Heiner Lenz im Königskostüm und mit einem Glas Honig in der Hand vor seinem Haus in Walle.

Quelle: Heiner Lenz

Honig aus Bremen

Hartmut Schmidt-Uhlenkamp ist Bienenzüchter aus Bremen-Blumenthal. Für seinen "Honig aus Bremen" sammeln etwa 100 Bienenvölker den Nektar von naturbelassenen Gebieten der Stadt. Die Bienenstände befinden sich im Stadtwald, im Kleingarten Am Tannenberg, im Rhododendronpark, am Werdersee sowie in Schwachhausen, in Blumenthal, im Blockland und in Mahndorf. Kaufen könnt ihr die Gläser direkt im Hofladen in Blumenthal oder beim Verkaufswagen, der freitags auf dem Wochenmarkt im Einkaufszentrum Blockdiek, samstags auf dem Wochenmarkt in Borgfeld sowie bei gutem Wetter vor der botanika im Rhododendronpark steht. Außerdem gibt's die leckeren Mischungen auch in einigen Supermärkten. Mehr Infos auf honig-aus-bremen.de.

Gestapelte Honiggläser mit verschiedenen Honigsorten: Lindenhonig, Sommertracht, Frühtracht und Raps.

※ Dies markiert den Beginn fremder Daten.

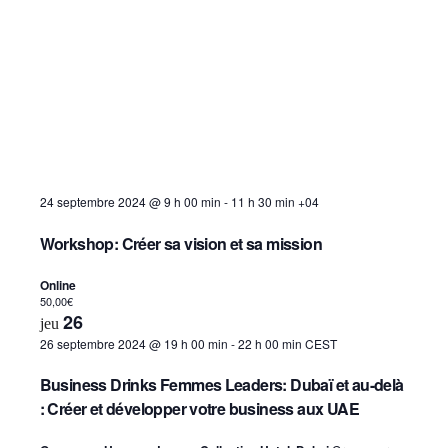
24 septembre 2024 @ 9 h 00 min
-
11 h 30 min
+04
Workshop: Créer sa vision et sa mission
Online
50,00€
26
jeu
26 septembre 2024 @ 19 h 00 min
-
22 h 00 min
CEST
Business Drinks Femmes Leaders: Dubaï et au-delà
: Créer et développer votre business aux UAE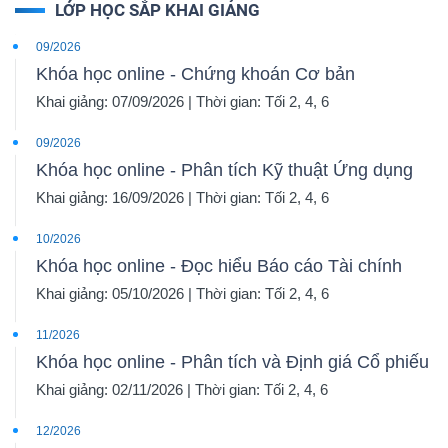
LỚP HỌC SẮP KHAI GIẢNG
09/2026
Khóa học online - Chứng khoán Cơ bản
Khai giảng: 07/09/2026 | Thời gian: Tối 2, 4, 6
09/2026
Khóa học online - Phân tích Kỹ thuật Ứng dụng
Khai giảng: 16/09/2026 | Thời gian: Tối 2, 4, 6
10/2026
Khóa học online - Đọc hiểu Báo cáo Tài chính
Khai giảng: 05/10/2026 | Thời gian: Tối 2, 4, 6
11/2026
Khóa học online - Phân tích và Định giá Cổ phiếu
Khai giảng: 02/11/2026 | Thời gian: Tối 2, 4, 6
12/2026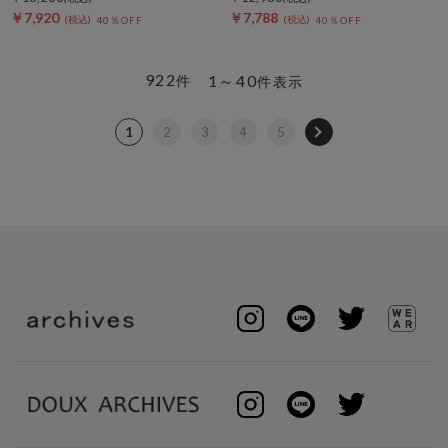
￥7,920
￥7,788
40％OFF
40％OFF
922
1～40
件
件表示
1
2
3
4
5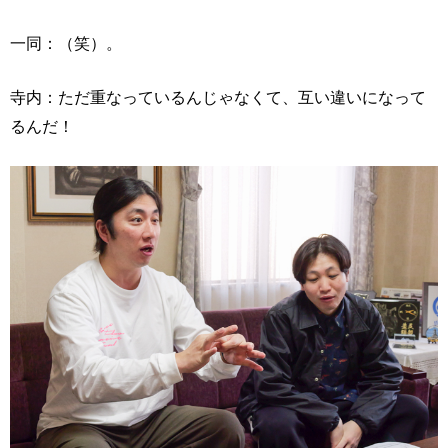
一同：（笑）。
寺内：ただ重なっているんじゃなくて、互い違いになって
るんだ！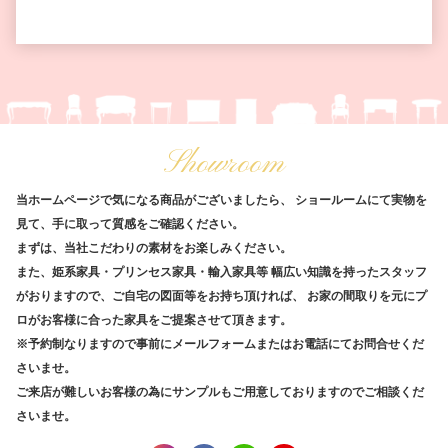
Showroom
当ホームページで気になる商品がございましたら、
ショールームにて実物を
見て、手に取って質感をご確認ください。
まずは、当社こだわりの素材をお楽しみください。
また、姫系家具・プリンセス家具・輸入家具等
幅広い知識を持ったスタッフ
がおりますので、ご自宅の図面等をお持ち頂ければ、
お家の間取りを元にプ
ロがお客様に合った家具をご提案させて頂きます。
※予約制なりますので事前にメールフォームまたはお電話にてお問合せくだ
さいませ。
ご来店が難しいお客様の為にサンプルもご用意しておりますのでご相談くだ
さいませ。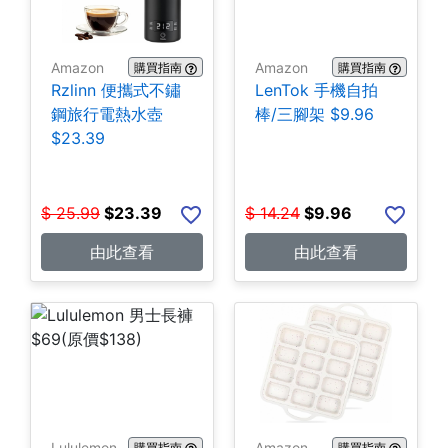
Amazon
Amazon
購買指南
購買指南
Rzlinn 便攜式不鏽
LenTok 手機自拍
鋼旅行電熱水壺
棒/三腳架 $9.96
$23.39
$
25.99
$
23.39
$
14.24
$
9.96
由此查看
由此查看
Lululemon
Amazon
購買指南
購買指南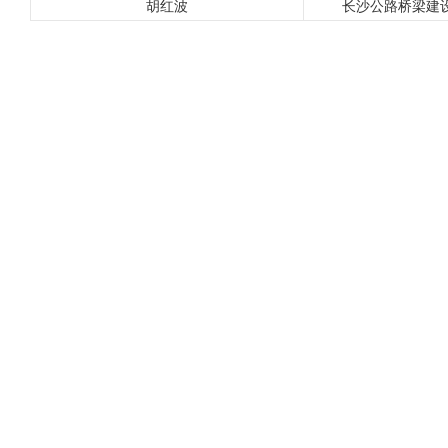
胡红波
长沙公路桥梁建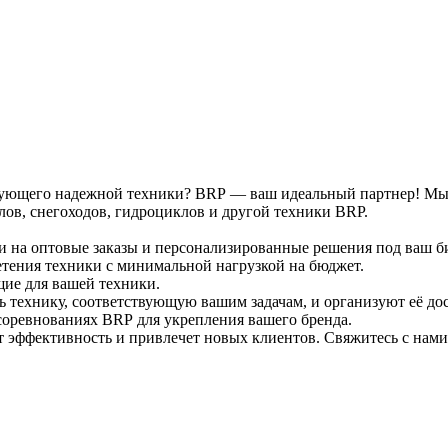
требующего надежной техники? BRP — ваш идеальный партнер! Мы
ов, снегоходов, гидроциклов и другой техники BRP.
и на оптовые заказы и персонализированные решения под ваш б
тения техники с минимальной нагрузкой на бюджет.
щие для вашей техники.
 технику, соответствующую вашим задачам, и организуют её дос
соревнованиях BRP для укрепления вашего бренда.
 эффективность и привлечет новых клиентов. Свяжитесь с нами,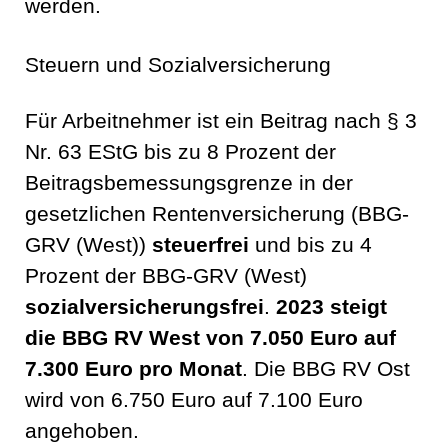
werden.
Steuern und Sozialversicherung
Für Arbeitnehmer ist ein Beitrag nach § 3
Nr. 63 EStG bis zu 8 Prozent der
Beitragsbemessungsgrenze in der
gesetzlichen Rentenversicherung (BBG-
GRV (West))
steuerfrei
und bis zu 4
Prozent der BBG-GRV (West)
sozialversicherungsfrei
.
2023 steigt
die BBG RV West von 7.050 Euro auf
7.300 Euro pro Monat
. Die BBG RV Ost
wird von 6.750 Euro auf 7.100 Euro
angehoben
.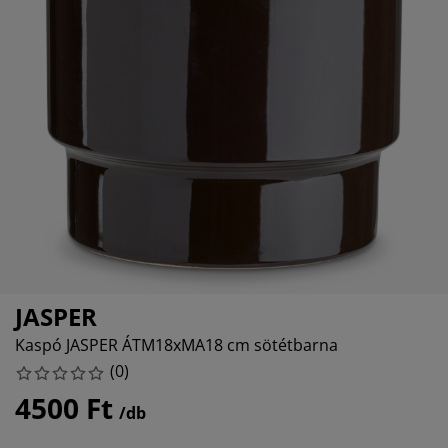
útorápolók és kiegészítők
ltéri világítás
epedők
gykeretek
lágítás
emping
uhásszekrények
gyalapok
áztartás
álószoba bútorok
gyrácsok
yerekszoba
yerek matracok
osási kiegészítők
yerekágyak
JASPER
Kaspó JASPER ÁTM18xMA18 cm sötétbarna
(
0
)
4500 Ft
/db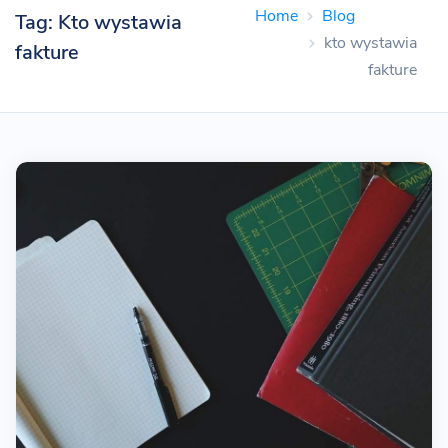
Home
Blog
Tag: Kto wystawia
kto wystawia
fakture
fakture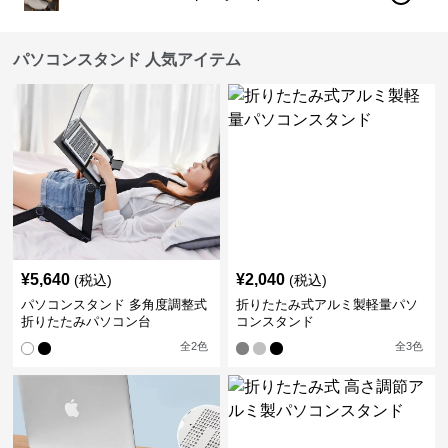
パソコンスタンド 人気アイテム
¥
5,640
¥
2,040
(税込)
(税込)
パソコンスタンド 多角度調整式
折りたたみ式アルミ製軽量パソ
折りたたみパソコン台
コンスタンド
全
2
色
全
3
色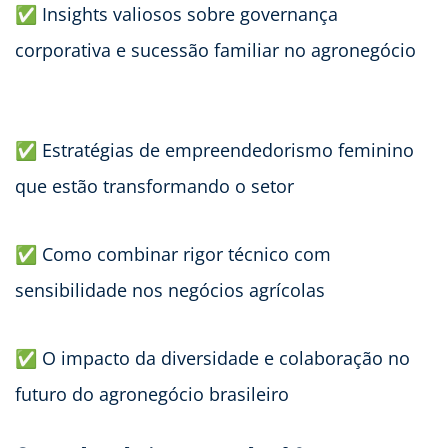
✅ Insights valiosos sobre governança
corporativa e sucessão familiar no agronegócio
✅ Estratégias de empreendedorismo feminino
que estão transformando o setor
✅ Como combinar rigor técnico com
sensibilidade nos negócios agrícolas
✅ O impacto da diversidade e colaboração no
futuro do agronegócio brasileiro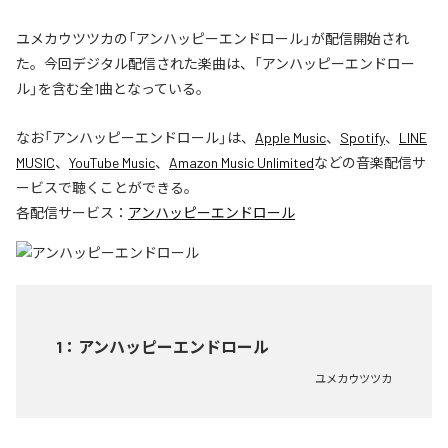
ユメカウツツカの「アンハッピーエンドロール」が配信開始され
た。今回デジタル配信された楽曲は、「アンハッピーエンドロー
ル」を含む全1曲となっている。
なお「
アンハッピーエンドロール
」は、
Apple Music
、
Spotify
、
LINE
MUSIC
、
YouTube Music
、
Amazon Music Unlimited
などの音楽配信サ
ービスで聴くことができる。
各配信サービス：
アンハッピーエンドロール
1
：
アンハッピーエンドロール
ユメカウツツカ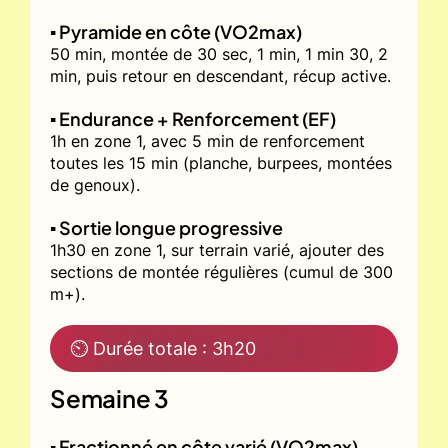
▪️ Pyramide en côte (VO2max)
50 min, montée de 30 sec, 1 min, 1 min 30, 2
min, puis retour en descendant, récup active.
▪️ Endurance + Renforcement (EF)
1h en zone 1, avec 5 min de renforcement
toutes les 15 min (planche, burpees, montées
de genoux).
▪️ Sortie longue progressive
1h30 en zone 1, sur terrain varié, ajouter des
sections de montée régulières (cumul de 300
m+).
⏲ Durée totale : 3h20
Semaine 3
▪️ Fractionné en côte varié (VO2max)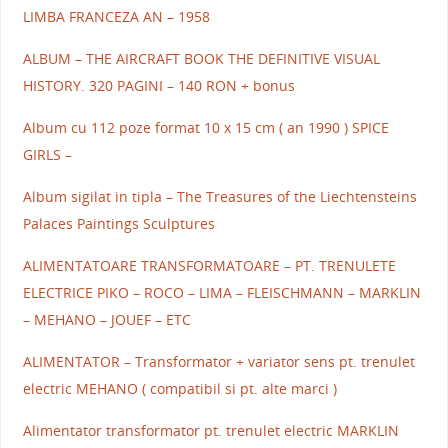
LIMBA FRANCEZA AN – 1958
ALBUM – THE AIRCRAFT BOOK THE DEFINITIVE VISUAL
HISTORY. 320 PAGINI – 140 RON + bonus
Album cu 112 poze format 10 x 15 cm ( an 1990 ) SPICE
GIRLS –
Album sigilat in tipla – The Treasures of the Liechtensteins
Palaces Paintings Sculptures
ALIMENTATOARE TRANSFORMATOARE – PT. TRENULETE
ELECTRICE PIKO – ROCO – LIMA – FLEISCHMANN – MARKLIN
– MEHANO – JOUEF – ETC
ALIMENTATOR – Transformator + variator sens pt. trenulet
electric MEHANO ( compatibil si pt. alte marci )
Alimentator transformator pt. trenulet electric MARKLIN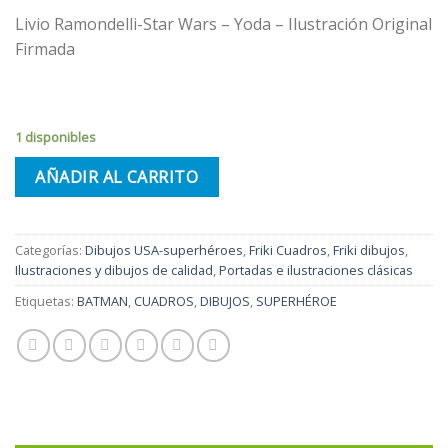
Livio Ramondelli-Star Wars – Yoda – Ilustración Original
Firmada
1 disponibles
AÑADIR AL CARRITO
Categorías:
Dibujos USA-superhéroes
,
Friki Cuadros
,
Friki dibujos
,
Ilustraciones y dibujos de calidad
,
Portadas e ilustraciones clásicas
Etiquetas:
BATMAN
,
CUADROS
,
DIBUJOS
,
SUPERHÉROE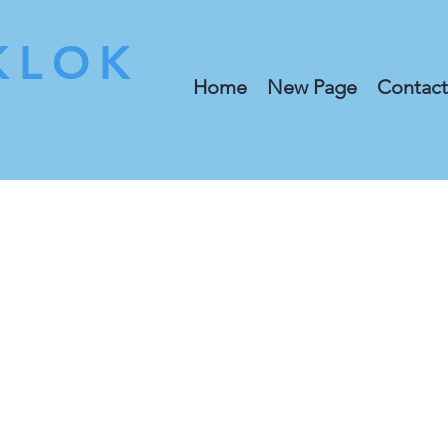
KLOK
Home
New Page
Contact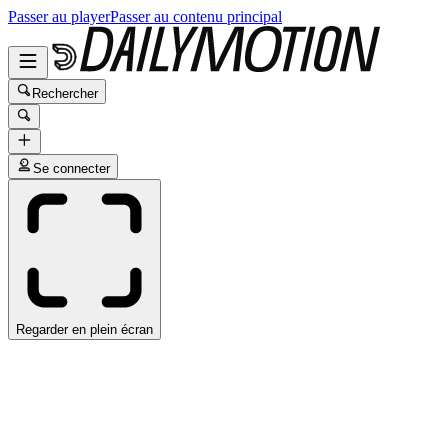
Passer au player
Passer au contenu principal
Rechercher
Se connecter
Regarder en plein écran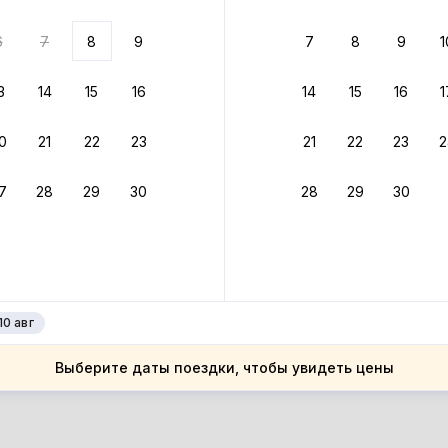
ариантов
6
7
8
9
7
8
9
1
 вариант из результатов поиска не соответствует заданным
росить фильтры
3
14
15
16
14
15
16
1
рмания
0
21
22
23
21
22
23
2
рмания
мля Бранденбург
7
28
29
30
28
29
30
мля Бранденбург
рлин
рлин
10 авг
Выберите даты поездки, чтобы увидеть цены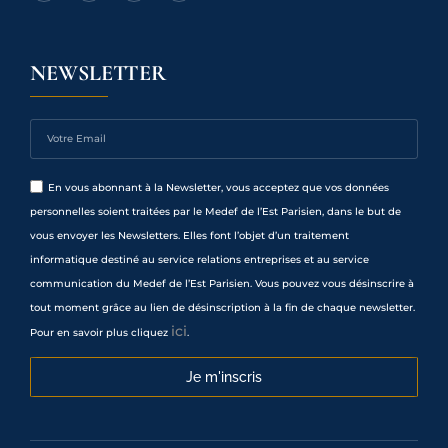
NEWSLETTER
En vous abonnant à la Newsletter, vous acceptez que vos données
personnelles soient traitées par le Medef de l’Est Parisien, dans le but de
vous envoyer les Newsletters. Elles font l’objet d’un traitement
informatique destiné au service relations entreprises et au service
communication du Medef de l’Est Parisien. Vous pouvez vous désinscrire à
tout moment grâce au lien de désinscription à la fin de chaque newsletter.
ici
Pour en savoir plus cliquez
.
Je m'inscris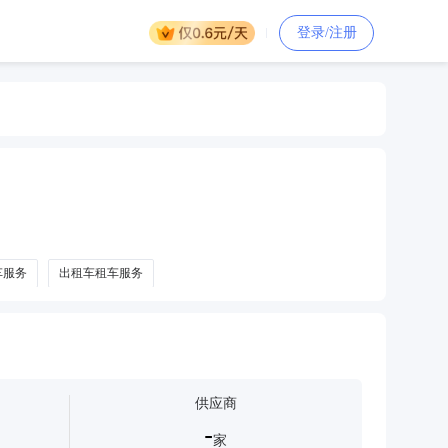
登录/注册
车服务
出租车租车服务
供应商
-
家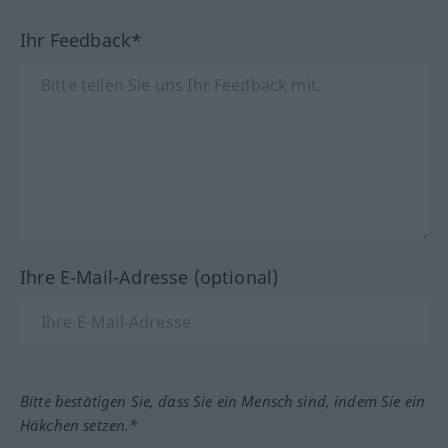
Ihr Feedback*
Ihre E-Mail-Adresse (optional)
Bitte bestätigen Sie, dass Sie ein Mensch sind, indem Sie ein
Häkchen setzen.*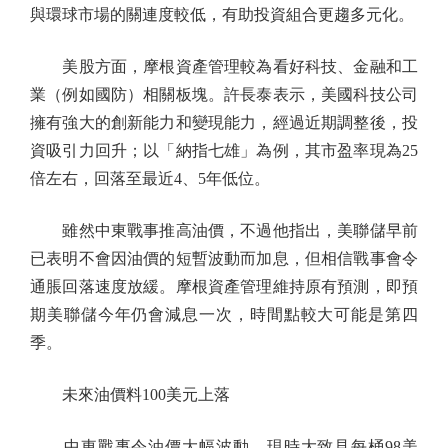
與環球市場的關連度較低，有助投資組合更趨多元化。
美股方面，摩根資產管理較為看好科技、金融和工
業（例如國防）相關板塊。許長泰表示，美國科技公司
擁有強大的創新能力和變現能力，經過近期調整後，投
資吸引力回升；以「納指七雄」為例，其市盈率現為25
倍左右，回落至最近4、5年低位。
雖然中東戰事推高油價，不過他指出，美聯儲早前
已表明不會因油價的短暫波動而加息，但相信戰事會令
通脹回落速度放緩。摩根資產管理維持原有預測，即預
期美聯儲今年仍會減息一次，時間點較大可能是第四
季。
未來油價料100美元上落
中東戰事令油價大幅波動，現時大致見每桶98美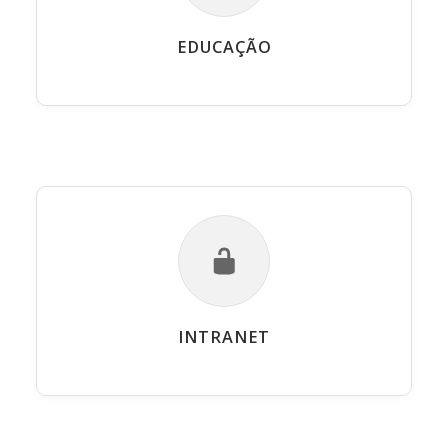
EDUCAÇÃO
INTRANET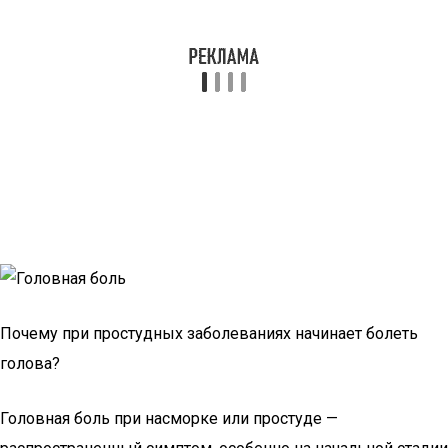
Почему при простудных заболеваниях начинает болеть
голова?
Головная боль при насморке или простуде —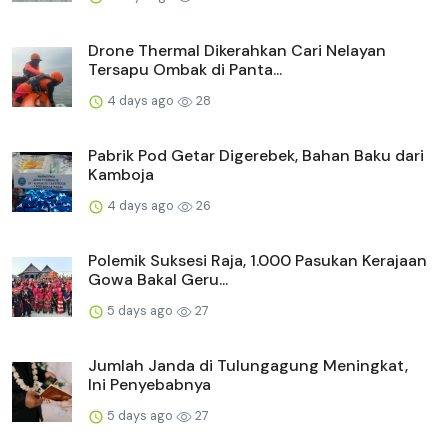
Drone Thermal Dikerahkan Cari Nelayan
Tersapu Ombak di Panta...
4 days ago
28
Pabrik Pod Getar Digerebek, Bahan Baku dari
Kamboja
4 days ago
26
Polemik Suksesi Raja, 1.000 Pasukan Kerajaan
Gowa Bakal Geru...
5 days ago
27
Jumlah Janda di Tulungagung Meningkat,
Ini Penyebabnya
5 days ago
27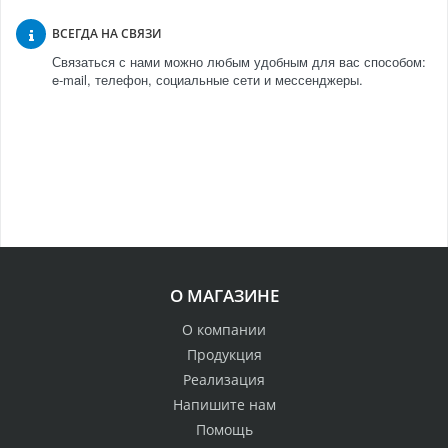
ВСЕГДА НА СВЯЗИ
Связаться с нами можно любым удобным для вас способом:
e-mail, телефон, социальные сети и мессенджеры.
О МАГАЗИНЕ
О компании
Продукция
Реализация
Напишите нам
Помощь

Quelle: Hartmut Schmidt-Uhlenkamp

Bienen-Pate-Bremen

Werner Dierker lebt in Bremen Burg-Grambke und ist Imker aus Leidenschaft. Er verkauft seinen Honig in kleinen Mengen (der große Rest verbleibt bei den Bienen): Waben-,Tropf- und Presshonig aus der Region. Seine Beuten stehen in Leuchtenburg, Grambke, Oslebshausen und im Werderland. Ein achtsamer, liebevoller Umgang mit den Bienen und eine artgemäße Bienenhaltung liegen ihm sehr am Herzen - darum möchte Dierker sein Wissen auch an angehende (Hobby-)Imker*innen und alle Interessierten weitergeben: Wer seine Website bienen-pate-bremen.de besucht, kann viel Interessantes rund um die Bienen, die Imkerei, bienenfreundliches Gärtnern und die Möglichkeit der Bienenpatenschaft erfahren.

Bienen summen um eine Bienenkiste herum.

Quelle: Werner Dierker

Bremer Senatshonig

Werkstatt Bremen ist ein Eigenbetrieb der Stadtgemeinde Bremen. Die bekannteste und größte Einheit des Betriebes ist der Martinshof, der vielfältige Arbeitsangebote für Menschen mit Beeinträchtigungen bietet. Ein Arbeitsbereich ist die Herstellung eigener Produkte in Handarbeit. Bekannt sind insbesondere die schmackhaften "Bremer Senatsprodukte", wozu auch der Bremer Senatshonig gehört. Der Martinshof besitzt noch keine eigenen Bienenstöcke und bezieht den Honig von Bremer Imkereien, aber auch aus der Region. Die Mitarbeiter*innen vom Martinshof sorgen für das Schleudern, das Abfüllen und das Etikettieren der Gläser, die ihr anschließend in den Verkaufsstellen des Martinshofs und im Online-Shop erwerben könnt. Mehr Infos auf werkstatt-bremen.de.

Hinweis: Der Honig ist derzeit ausverkauft und ist wahrscheinlich ab Herbst 2020 wieder erhältlich.

Ein Glas mit Bremer Senatshonig.

Quelle: Werkstatt Bremen

Imkerei Behlmer

Die Imkerei Behlmer produziert den Honig durch ihre eigene Bienenzucht in Emtinghausen. Über 200 kg Honig werden jährlich angeboten. Den Honig erhaltet ihr sowohl über den Onlineshop der Imkerei Behlmer, als auch in kleinen Bremer Läden und direkt in Emtinghausen. Neben dem Erwerb der goldenen Köstlichkeit bietet euch die Imkerei verschiedene Dienstleistungen an: sowohl Bienenschwarmentfernung als auch eine Bestäubungsleistung könnt ihr in Anspruch nehmen.

Eine Bienenwabe wird gegen das Licht gehalten.